WORKING DATA:
-------

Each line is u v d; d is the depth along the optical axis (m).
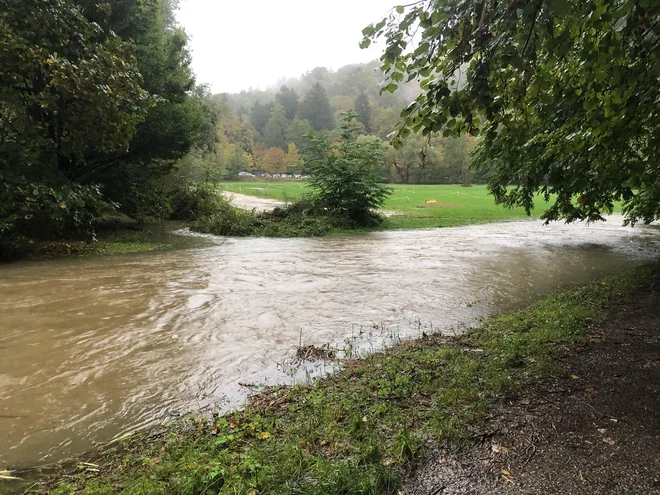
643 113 4.76
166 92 18.88
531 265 11.84
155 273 10.62
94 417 4.14
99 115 12.53
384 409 3.92
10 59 11.42
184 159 28.17
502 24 2.88
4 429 3.92
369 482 2.83
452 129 3.86
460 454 3.22
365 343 6.12
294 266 11.69
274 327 6.76
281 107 124.81
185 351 5.77
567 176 10.33
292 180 91.62
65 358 5.50
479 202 37.28
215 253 13.84
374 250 14.63
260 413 4.04
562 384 4.29
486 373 4.59
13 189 12.56
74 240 15.23
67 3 12.41
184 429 3.90
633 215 13.90
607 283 8.91
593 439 3.33
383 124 103.38
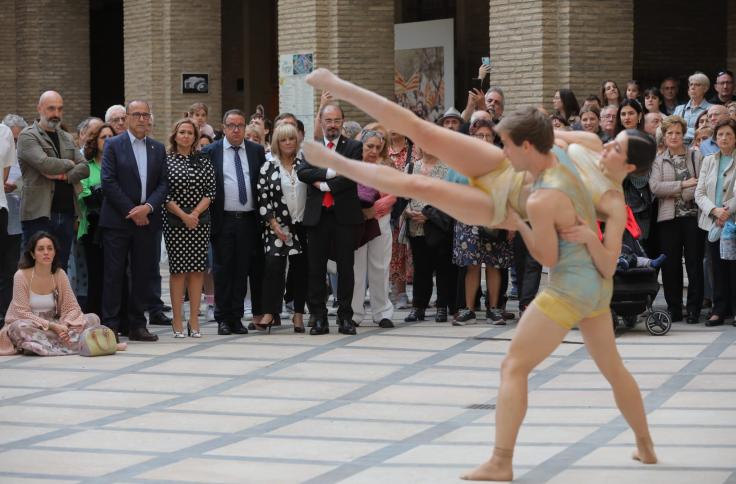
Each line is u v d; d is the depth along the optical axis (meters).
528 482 7.43
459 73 28.30
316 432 9.11
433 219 14.19
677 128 13.89
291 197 13.81
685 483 7.34
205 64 27.81
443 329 13.95
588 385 10.62
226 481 7.71
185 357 12.47
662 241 14.00
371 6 23.34
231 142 13.90
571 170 7.29
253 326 14.38
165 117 27.81
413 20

-------

WHAT YOU NEED TO DO: Starting with the line that holds "13 189 12.56", repeat exactly every line through the end of the material above, both ends included, without the pictures.

WRITTEN RESPONSE:
13 189 12.56
74 240 15.23
67 3 12.41
184 429 3.90
633 215 13.90
607 283 8.91
593 439 3.33
383 124 103.38
Each line is u v d; d is the depth along the optical axis (meters).
528 482 7.43
459 73 28.30
316 432 9.11
433 219 14.19
677 128 13.89
291 197 13.81
685 483 7.34
205 64 27.81
443 329 13.95
588 385 10.62
226 481 7.71
185 357 12.47
662 241 14.00
371 6 23.34
231 142 13.90
571 170 7.29
253 326 14.38
165 117 27.81
413 20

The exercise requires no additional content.